Ayer pesqué The End of the Affair por televisión. Me refiero a la película de Neil Jordan basada en la novela de Graham Greene, que aquí en la Argentina se llamó El ocaso de un amor. Ya la había visto más de una vez, pero volvió a resultarme irresistible. Los actores están maravillosos (Ralph Fiennes, Julianne Moore, Stephen Rea), la música de Michael Nyman es sublime –uno de los scores más tristes y bellos que recuerdo-, pero el anzuelo que me engancha cada vez es el misterio que está en el corazón de la historia que narra. Siempre pienso que la película no obtuvo el reconocimiento que merece, pero me resulta comprensible que el gran público la haya encontrado desconcertante. Después de todo, un triángulo amoroso que tiene a Dios por uno de sus vértices (aunque debería decir cuadrado, para ser geométricamente responsable), no es para el paladar de cualquiera.

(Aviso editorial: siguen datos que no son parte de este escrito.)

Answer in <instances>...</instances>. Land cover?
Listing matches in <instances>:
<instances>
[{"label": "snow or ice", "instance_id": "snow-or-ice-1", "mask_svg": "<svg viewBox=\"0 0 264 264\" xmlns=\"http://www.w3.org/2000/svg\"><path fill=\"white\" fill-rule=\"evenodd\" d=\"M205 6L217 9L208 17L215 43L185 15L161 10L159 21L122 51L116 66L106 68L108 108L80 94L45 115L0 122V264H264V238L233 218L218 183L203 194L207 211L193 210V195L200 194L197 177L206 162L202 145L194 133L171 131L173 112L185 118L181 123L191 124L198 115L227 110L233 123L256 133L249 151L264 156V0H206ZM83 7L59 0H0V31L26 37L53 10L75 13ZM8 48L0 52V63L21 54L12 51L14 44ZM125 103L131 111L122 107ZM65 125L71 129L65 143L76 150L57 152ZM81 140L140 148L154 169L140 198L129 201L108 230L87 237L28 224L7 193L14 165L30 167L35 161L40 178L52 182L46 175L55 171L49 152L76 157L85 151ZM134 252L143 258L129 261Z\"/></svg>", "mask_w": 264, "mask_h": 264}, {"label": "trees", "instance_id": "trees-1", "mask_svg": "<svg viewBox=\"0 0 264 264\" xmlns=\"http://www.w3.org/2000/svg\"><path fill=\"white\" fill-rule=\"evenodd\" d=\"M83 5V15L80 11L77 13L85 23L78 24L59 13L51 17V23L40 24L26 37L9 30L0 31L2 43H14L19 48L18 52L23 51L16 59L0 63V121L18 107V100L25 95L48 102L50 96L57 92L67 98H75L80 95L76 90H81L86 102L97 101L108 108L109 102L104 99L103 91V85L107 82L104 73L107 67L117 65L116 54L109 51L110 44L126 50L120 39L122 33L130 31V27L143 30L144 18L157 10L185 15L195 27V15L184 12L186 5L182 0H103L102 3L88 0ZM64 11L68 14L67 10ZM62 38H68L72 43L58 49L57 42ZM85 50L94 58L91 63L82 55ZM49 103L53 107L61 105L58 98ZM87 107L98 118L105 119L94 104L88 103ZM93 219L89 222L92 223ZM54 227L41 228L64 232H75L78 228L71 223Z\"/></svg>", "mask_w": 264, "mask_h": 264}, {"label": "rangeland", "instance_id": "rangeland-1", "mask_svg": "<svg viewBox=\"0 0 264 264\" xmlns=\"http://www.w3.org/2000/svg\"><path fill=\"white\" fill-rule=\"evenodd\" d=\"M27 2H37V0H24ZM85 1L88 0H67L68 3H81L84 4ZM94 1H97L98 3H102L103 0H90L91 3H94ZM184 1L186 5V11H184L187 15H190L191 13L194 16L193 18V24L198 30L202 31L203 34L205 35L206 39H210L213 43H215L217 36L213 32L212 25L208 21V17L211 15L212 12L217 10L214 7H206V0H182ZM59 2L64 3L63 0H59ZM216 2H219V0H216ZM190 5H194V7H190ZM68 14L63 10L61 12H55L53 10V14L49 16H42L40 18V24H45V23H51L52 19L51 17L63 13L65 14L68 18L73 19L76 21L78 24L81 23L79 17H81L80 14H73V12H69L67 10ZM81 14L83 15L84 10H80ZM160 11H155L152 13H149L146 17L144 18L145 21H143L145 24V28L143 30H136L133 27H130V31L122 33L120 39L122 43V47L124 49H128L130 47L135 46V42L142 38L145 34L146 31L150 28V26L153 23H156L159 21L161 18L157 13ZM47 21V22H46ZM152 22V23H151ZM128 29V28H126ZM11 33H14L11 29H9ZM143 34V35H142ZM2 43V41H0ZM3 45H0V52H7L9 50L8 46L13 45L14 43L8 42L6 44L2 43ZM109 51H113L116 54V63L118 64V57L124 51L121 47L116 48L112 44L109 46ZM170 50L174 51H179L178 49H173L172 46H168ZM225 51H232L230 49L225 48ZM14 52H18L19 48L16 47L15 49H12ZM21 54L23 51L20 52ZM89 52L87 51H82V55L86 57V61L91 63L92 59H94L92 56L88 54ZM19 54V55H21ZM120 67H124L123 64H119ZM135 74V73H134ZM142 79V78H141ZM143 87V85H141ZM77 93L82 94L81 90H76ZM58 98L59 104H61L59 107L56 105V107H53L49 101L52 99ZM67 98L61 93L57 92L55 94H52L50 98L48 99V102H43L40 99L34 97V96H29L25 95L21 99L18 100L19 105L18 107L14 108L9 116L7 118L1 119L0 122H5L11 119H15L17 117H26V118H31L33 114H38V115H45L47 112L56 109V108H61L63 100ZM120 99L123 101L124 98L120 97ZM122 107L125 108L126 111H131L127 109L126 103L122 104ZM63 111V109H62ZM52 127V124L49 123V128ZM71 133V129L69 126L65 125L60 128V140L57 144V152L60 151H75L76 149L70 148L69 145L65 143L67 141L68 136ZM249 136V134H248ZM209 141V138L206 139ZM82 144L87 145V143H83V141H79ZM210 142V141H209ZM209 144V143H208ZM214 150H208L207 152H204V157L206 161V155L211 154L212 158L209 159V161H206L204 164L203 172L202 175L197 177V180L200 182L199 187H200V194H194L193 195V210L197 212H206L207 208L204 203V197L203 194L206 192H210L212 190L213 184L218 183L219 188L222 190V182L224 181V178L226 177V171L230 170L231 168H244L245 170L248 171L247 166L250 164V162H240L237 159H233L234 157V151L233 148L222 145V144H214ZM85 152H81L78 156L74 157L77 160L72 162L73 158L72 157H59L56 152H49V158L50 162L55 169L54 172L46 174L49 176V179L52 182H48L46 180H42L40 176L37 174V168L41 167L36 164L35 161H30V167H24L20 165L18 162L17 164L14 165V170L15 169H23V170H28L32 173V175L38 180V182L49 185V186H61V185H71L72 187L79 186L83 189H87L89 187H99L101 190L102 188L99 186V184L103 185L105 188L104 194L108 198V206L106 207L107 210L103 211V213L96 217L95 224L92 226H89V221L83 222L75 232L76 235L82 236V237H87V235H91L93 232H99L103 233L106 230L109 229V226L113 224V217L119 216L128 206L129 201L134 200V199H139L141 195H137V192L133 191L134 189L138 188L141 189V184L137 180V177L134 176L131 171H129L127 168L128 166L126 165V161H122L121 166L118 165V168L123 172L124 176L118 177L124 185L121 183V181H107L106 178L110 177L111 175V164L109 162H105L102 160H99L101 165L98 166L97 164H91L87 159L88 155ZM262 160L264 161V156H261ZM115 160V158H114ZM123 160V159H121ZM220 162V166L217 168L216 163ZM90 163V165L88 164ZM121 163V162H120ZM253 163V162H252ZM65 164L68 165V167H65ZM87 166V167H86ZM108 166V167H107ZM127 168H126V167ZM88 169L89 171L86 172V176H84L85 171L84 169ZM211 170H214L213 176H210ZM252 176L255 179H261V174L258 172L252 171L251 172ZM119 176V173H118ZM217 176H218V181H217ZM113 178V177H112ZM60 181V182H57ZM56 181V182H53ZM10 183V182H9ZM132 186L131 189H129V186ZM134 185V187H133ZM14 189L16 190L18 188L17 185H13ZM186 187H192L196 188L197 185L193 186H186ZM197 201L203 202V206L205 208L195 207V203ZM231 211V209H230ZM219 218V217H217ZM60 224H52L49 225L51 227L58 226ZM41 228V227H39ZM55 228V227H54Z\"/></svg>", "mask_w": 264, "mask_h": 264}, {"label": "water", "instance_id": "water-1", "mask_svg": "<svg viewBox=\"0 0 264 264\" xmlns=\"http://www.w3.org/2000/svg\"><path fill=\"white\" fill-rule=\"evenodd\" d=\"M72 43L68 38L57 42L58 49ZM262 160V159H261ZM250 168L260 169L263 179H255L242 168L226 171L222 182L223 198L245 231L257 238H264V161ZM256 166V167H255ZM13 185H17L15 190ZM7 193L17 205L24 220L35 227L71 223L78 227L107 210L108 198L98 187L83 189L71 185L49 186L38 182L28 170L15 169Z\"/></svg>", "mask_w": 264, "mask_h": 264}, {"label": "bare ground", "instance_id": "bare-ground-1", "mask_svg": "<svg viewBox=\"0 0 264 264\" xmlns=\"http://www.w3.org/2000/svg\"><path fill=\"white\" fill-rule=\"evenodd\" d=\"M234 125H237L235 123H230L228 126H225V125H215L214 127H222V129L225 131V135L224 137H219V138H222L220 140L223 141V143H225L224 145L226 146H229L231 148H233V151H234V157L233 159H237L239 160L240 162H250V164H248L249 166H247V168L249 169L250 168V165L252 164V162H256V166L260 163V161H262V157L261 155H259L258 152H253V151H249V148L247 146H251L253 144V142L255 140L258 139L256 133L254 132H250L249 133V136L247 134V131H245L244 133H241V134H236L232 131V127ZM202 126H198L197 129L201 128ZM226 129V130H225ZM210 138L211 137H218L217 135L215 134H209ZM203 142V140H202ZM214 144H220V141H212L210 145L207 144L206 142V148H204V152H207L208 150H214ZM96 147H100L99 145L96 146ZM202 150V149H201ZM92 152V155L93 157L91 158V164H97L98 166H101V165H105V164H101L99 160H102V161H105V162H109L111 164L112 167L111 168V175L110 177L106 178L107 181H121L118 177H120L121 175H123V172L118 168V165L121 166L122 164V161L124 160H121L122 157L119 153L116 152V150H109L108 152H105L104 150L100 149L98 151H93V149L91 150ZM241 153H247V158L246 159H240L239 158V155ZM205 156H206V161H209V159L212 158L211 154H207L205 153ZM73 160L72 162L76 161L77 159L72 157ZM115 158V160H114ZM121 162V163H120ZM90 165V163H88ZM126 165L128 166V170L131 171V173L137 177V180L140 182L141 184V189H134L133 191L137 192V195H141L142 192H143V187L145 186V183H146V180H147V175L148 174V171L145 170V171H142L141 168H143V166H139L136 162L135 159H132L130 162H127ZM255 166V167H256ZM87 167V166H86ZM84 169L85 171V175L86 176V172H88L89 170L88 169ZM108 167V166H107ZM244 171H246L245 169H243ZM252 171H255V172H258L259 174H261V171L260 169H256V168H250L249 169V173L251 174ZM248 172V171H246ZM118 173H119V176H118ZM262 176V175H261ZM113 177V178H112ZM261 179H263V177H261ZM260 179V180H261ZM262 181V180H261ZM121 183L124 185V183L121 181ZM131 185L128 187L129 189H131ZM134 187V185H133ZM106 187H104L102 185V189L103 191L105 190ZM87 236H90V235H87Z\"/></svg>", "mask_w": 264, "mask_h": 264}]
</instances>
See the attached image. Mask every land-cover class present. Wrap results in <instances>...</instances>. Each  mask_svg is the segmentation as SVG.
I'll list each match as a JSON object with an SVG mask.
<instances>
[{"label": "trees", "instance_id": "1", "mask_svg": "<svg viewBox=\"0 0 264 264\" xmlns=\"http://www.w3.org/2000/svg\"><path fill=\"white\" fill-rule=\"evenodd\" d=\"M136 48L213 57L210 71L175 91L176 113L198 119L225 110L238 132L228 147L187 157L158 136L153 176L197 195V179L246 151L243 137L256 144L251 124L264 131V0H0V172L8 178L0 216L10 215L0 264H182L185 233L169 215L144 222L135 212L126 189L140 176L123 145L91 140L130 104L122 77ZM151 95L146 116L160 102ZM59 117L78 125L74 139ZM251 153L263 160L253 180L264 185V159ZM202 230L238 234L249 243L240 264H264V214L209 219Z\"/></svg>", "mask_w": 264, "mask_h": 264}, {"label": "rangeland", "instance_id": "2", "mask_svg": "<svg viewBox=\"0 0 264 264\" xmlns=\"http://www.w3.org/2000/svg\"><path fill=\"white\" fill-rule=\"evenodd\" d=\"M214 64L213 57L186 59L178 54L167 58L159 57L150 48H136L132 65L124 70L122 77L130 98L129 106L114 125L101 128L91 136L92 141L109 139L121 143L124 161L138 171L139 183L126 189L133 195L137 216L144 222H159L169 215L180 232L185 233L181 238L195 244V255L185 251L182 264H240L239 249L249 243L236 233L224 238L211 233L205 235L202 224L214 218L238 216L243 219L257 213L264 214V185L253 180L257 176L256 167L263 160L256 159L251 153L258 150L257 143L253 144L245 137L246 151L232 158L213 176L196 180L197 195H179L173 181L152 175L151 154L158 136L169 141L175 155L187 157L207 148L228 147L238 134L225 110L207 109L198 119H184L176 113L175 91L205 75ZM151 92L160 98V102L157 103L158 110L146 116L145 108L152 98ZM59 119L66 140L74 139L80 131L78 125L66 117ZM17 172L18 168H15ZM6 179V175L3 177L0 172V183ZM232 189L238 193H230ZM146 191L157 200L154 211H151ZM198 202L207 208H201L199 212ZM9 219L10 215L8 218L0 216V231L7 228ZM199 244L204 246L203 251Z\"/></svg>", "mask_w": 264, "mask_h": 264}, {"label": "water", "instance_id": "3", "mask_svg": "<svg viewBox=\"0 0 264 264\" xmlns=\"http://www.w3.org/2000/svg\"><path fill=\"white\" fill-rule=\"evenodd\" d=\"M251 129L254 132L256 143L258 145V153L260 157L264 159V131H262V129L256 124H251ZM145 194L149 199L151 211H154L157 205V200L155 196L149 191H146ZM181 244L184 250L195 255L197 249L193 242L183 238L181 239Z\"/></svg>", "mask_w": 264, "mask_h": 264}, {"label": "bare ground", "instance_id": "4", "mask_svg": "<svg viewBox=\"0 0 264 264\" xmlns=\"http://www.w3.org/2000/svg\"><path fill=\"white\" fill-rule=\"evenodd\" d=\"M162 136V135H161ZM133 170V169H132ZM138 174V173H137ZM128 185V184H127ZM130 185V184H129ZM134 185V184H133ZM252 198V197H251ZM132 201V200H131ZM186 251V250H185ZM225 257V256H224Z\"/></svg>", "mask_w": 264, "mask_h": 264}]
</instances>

La novela de Greene es narrada por Maurice Bendrix (aquí Ralph Fiennes), un escritor de discreto éxito que durante la Segunda Guerra vivió un intenso affaire con una mujer casada. En el presente del relato han pasado ya dos años desde que esta mujer, Sarah, puso fin al asunto; pero Bendrix está lejos de haberse sobrepuesto a ese amor. Un encuentro fortuito con el marido de Sarah, un gris funcionario llamado Henry Miles, le abre a Bendrix una ventana por la que colarse nuevamente en la historia. Henry sospecha que Sarah tiene un amante. Sobreactuando su rol de amigo, Bendrix le dice que contrate un detective privado para seguirla. Henry rechaza semejante iniciativa, que le parece escandalosa, pero de todos modos Bendrix la lleva a cabo por una sencilla razón: los celos que él mismo siente cada vez que piensa que Sarah tiene otro amante son más devoradores que los del marido.

La historia va y viene en el tiempo, regresando siempre al episodio que sumió a Bendrix primero en el dolor y después en el más profundo desconcierto. Sarah estaba en casa de Bendrix la tarde en que una bomba alemana cayó en las inmediaciones. Bendrix sobrevivió prodigiosamente a la explosión. Pero la alegría le duró poco, dado que apenas se recuperó del desmayo Sarah lo abandonó. Desde entonces ha vivido como alma en pena, hasta este presente en que se le cruza la oportunidad de descubrir la verdad. Sarah, hija de madre católica aunque no practicante, cayó de rodillas al creer que Bendrix había muerto y le pidió al Dios en quien no creía que por favor le devolviese la vida. Si Dios permitía que Bendrix viviese, ella le prometía romper con la relación para volver al sendero de la virtud. Cuando Bendrix reaccionó milagrosamente, Sarah entendió al instante que debía ser fiel a la promesa formulada in extremis; después de todo, Dios había cumplido con su parte del trato. Durante esos dos años de separación Bendrix lo ignora, pero el amante de quien siente tantos celos, aquel que lo ha apartado de los brazos de su amada al ofrecerle los suyos, no es otro que Dios mismo.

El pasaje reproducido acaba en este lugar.